1)記憶は特定の神経細胞群の回路に蓄えられている.つまり記憶は,海馬の歯状回にある記憶痕跡細胞群(エングラム細胞群という)のなかに,核酸やタンパク質に暗号化されて保存されている.例えば,ある部屋に入ると電気ショックを受けるような「嫌な記憶」をマウスに覚えさせたあと,同じ部屋に入れると「すくみ現象」が生じるが,これは「嫌な記憶」が特定のエングラム細胞群に保存されたため生じる.光遺伝学でこれらの細胞群を刺激すると,異なる部屋で,電気ショックを与えなくても「すくみ現象」を再現できる.

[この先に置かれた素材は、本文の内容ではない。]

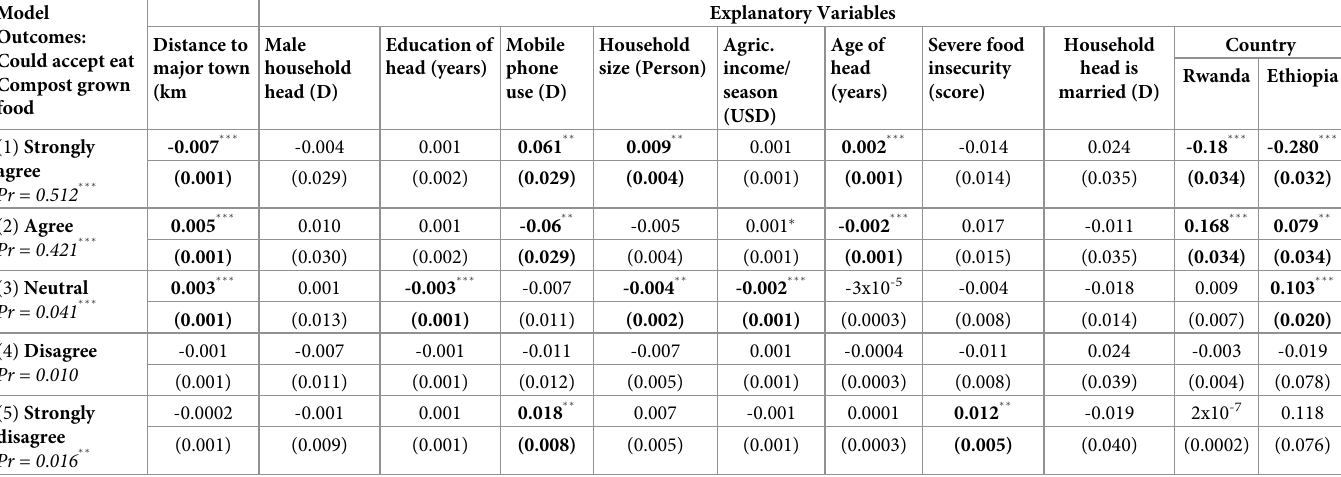
Table 8. Marginal effects after generalized ordered logit on eating foods grown on compost (from household, food, and agricultural residues like crop residues and manure). Model Outcomes: Could accept eat Compost grown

2)「嫌な記憶」ではなく,オスのマウスがメスのマウスと一緒に過ごすような「楽しい記憶」に変えると,それぞれの記憶を保存するエングラム細胞群は,異なる場所(扁桃体基底外側核の後方と前方)に存在し,かつお互いを抑制しあう.
3)アルツハイマー病(AD)の記憶障害は,記憶を新しく作れないのか,記憶を正しく思い出せないのかいまだ不明であるが,ADのモデルマウスで,海馬の歯状回のエングラム細胞群を直接,光遺伝学で活性化すると「失われた記憶」を回復できた.写真右はADマウスの海馬の歯状回のエングラム細胞(緑色)で,この細胞への内側嗅内皮質(赤色)からの入力を光刺激によって増強すると,記憶が回復することができる.もしかしたらAD患者の記憶も失われておらず,思い出せないだけかもしれない.

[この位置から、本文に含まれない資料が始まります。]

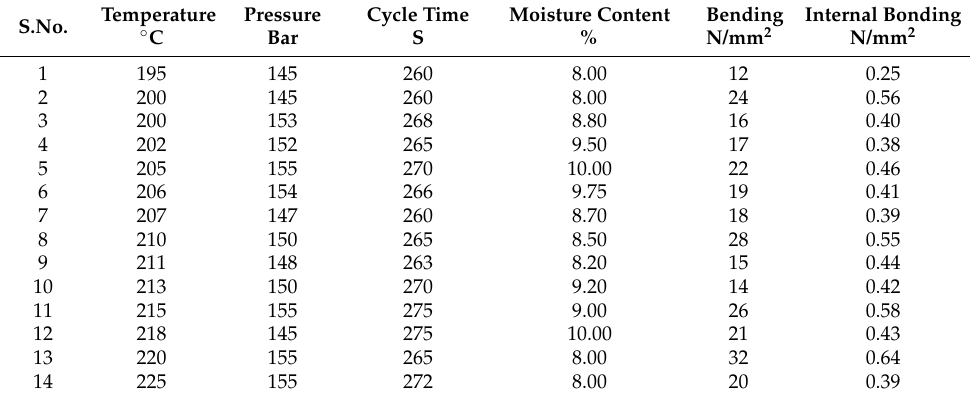
Table 2. Experimental data results.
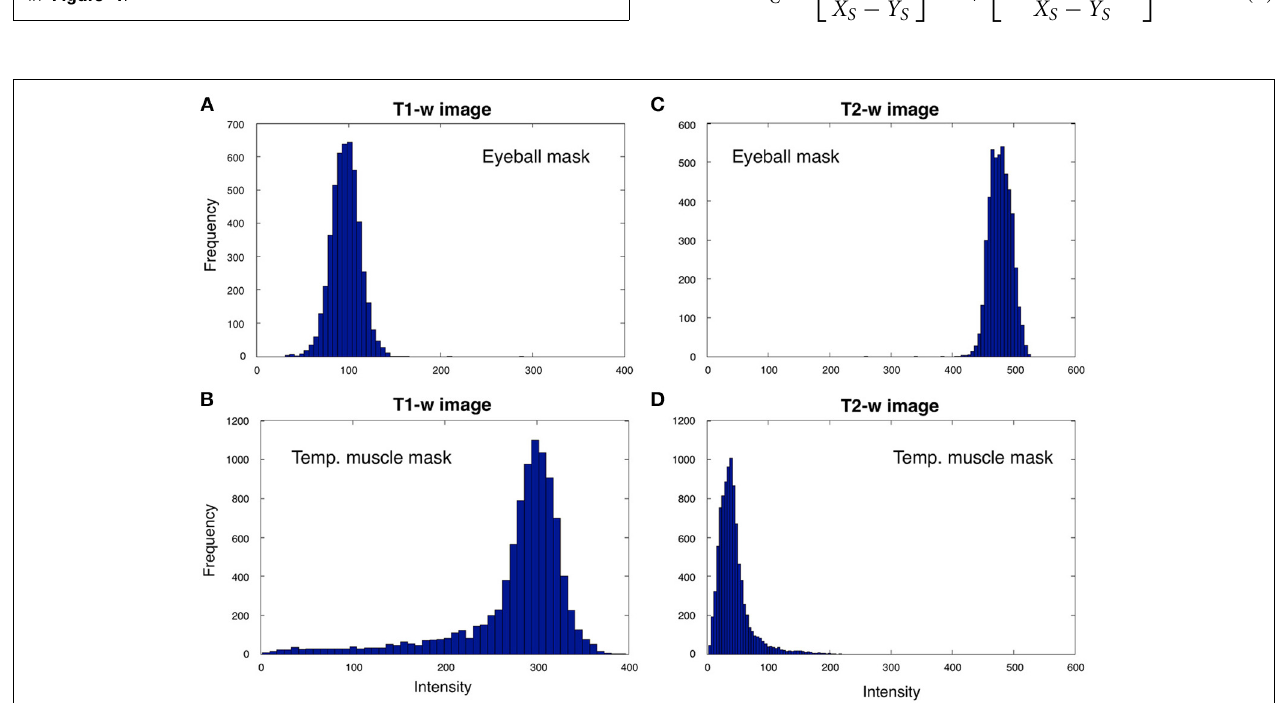
FIGURE 4 | T1-w and T2-w intensities for the eyeball and temporal muscle masks. We analyzed T1-w and T2-w intensities within the eyeball and temporal muscle masks for Subject 30 of the KIRBY21 database. The eyeball mask values for the T1-w image (A) are always lower than the ones in the temporal muscle mask (B) , whereas eyeball mask values in T2-w image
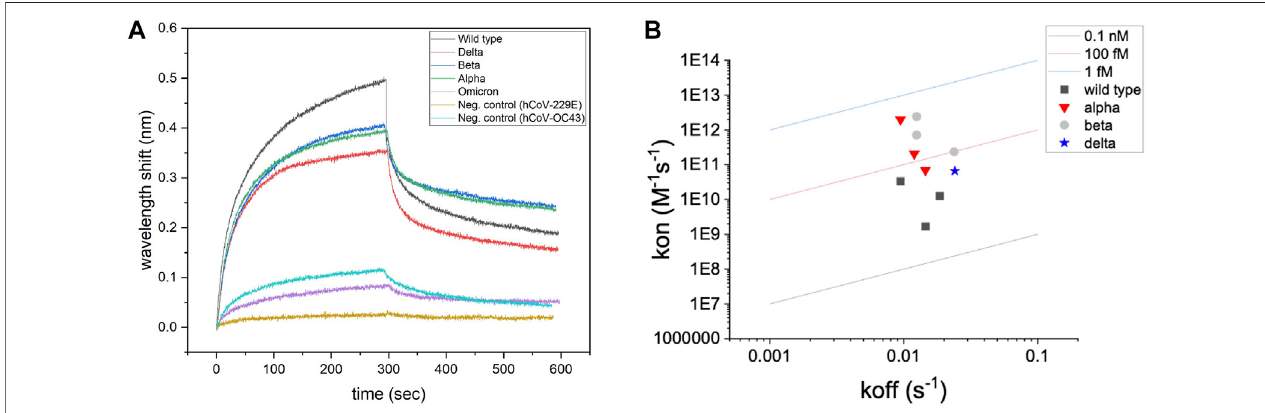
FIGURE 1 | Screening of binding with biolayer interferometry. (A) Representative binding signatures of truncated hACE2 toward SARS-CoV-2 UV-attenuated virions (including wild type and four variants). hCoV-OC43 (common cold Betacoronavirus) and hCoV-229E (common cold Alphacoronavirus) were tested as negative controls for benchmarking. (B) Regression (hyperbolic) modeling for screening hACE2 – SARS-CoV-2 interactions.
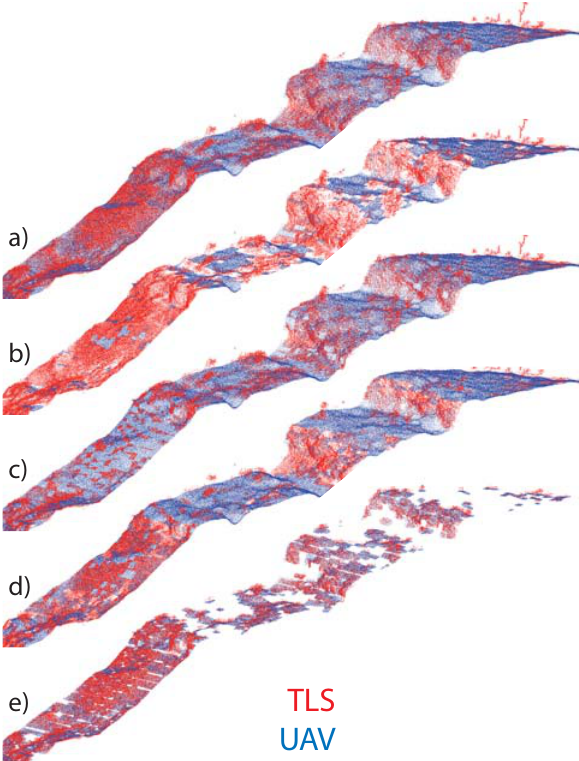
Figure 11. Point cloud profile of the data acquired in 2016 (3m wide; location indicated in Fig. 9) showing examples of the merged point cloud (a) and results after applying the integration rules ’maximum geometric curvature’ (b), ’maximum planarity’ (c), ’minimum elevation’ (d) and ’sensor correspondence’ (e).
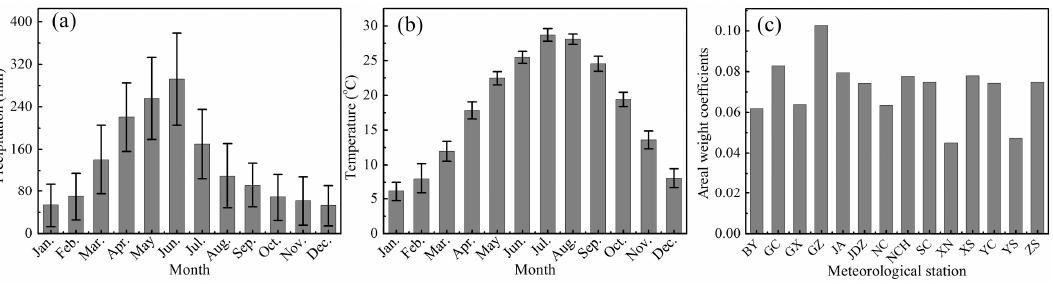
Figure 2. Mean monthly precipitation ( a ); and temperature ( b ); and the areal weight coefficients from Thiessen method for the 14 meteorological stations ( c ) in the Poyang Lake Basin from 1961 to 2012.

4)記憶には「誰が,いつ,どこで,どうした」という情報があるが,この中で「誰」という情報は,海馬の中の腹側CA1領域という場所に貯蔵されていた.マウスでこの領域を刺激することで,ほかのマウスの記憶に,恐怖や快感の記憶を人為的に植え付ける(書き換える)ことができるようになった(いわゆるメモリー・インセプションで,まるでSFの世界).
5)記憶は海馬から大脳皮質へ転送され,固定化されると考えられてきたが,このとき大脳皮質(前頭前皮質)のエングラム細胞群は成熟し,逆に海馬のエングラム細胞群は脱成熟する.つまり記憶想起に必要なエングラム細胞群の活動の場が,海馬から大脳皮質に切り替わるのだ.
6)記憶の書き込みと想起は,海馬のなかの別の回路が担当していた.背側CA1領域から直接,内側嗅内皮質に情報を伝える直接経路は記憶の書き込みに,背側CA1領域から背側海馬支脚を経由して内側嗅内皮質に情報を伝える間接経路は記憶の想起に重要である.

このように利根川先生らのマウスの「エングラム細胞」の研究は,ヒトの記憶研究に,近い将来,大きな発展をもたらすものと思われる.記憶にはさまざまな不思議な現象がある.覚えておくべき試験勉強の要点を簡単に忘れる反面,まったく大切でないことをよく覚えていたり,何かやろうと思って部屋に入ったとたんなぜか忘れてしまうことがある反面,関係のない場面でふと別の記憶が蘇ったりする・・・おそらくこれらの現象は,エングラム細胞の研究で説明されてしまうのではないだろうか(エングラム細胞の誤作動?).さらに認知症の治療も,将来はエングラム細胞に残された記憶を取り戻すことが目標になる可能性もある.ただただ圧倒され,基礎研究と臨床では乖離があることを実感するとともに,あらためて「面白いことを科学者はやるべき」と思った講義であった.